***** SUPPLIED ENTRIES
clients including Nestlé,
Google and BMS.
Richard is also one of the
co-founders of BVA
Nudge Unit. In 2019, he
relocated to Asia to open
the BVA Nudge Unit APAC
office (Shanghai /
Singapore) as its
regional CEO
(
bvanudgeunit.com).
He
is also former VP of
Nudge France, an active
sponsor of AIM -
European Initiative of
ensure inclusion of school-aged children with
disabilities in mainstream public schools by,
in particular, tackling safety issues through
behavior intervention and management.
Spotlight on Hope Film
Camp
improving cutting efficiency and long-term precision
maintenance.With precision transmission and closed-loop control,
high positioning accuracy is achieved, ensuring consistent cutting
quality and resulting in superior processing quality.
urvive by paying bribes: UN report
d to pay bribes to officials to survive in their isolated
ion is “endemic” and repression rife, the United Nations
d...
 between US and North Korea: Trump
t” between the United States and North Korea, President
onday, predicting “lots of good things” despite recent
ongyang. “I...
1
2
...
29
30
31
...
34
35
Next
**********
***** SUPPLIED ENTRIES
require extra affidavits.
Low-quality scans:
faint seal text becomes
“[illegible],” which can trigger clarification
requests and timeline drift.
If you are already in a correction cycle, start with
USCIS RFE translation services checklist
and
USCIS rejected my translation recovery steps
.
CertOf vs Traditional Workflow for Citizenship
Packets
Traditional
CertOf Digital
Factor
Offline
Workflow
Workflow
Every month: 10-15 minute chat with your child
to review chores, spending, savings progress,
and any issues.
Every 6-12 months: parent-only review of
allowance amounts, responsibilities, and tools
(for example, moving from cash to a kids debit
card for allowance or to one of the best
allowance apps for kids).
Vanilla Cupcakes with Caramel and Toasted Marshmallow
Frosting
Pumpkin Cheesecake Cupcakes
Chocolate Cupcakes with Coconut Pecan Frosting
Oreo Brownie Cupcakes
**********
***** SUPPLIED ENTRIES
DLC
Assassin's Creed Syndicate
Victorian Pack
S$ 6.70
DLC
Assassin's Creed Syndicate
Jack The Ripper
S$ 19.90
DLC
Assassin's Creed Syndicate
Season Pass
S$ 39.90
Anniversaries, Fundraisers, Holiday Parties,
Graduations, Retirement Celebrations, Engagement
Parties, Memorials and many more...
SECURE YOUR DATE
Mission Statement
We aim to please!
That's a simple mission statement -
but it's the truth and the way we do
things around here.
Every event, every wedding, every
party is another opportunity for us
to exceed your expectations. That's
**********
◆ **TASK**
Count the lines of the records that include the word "Every", please, and report the number alone.

◆ **SOLUTION FOR THIS PROBLEM**
3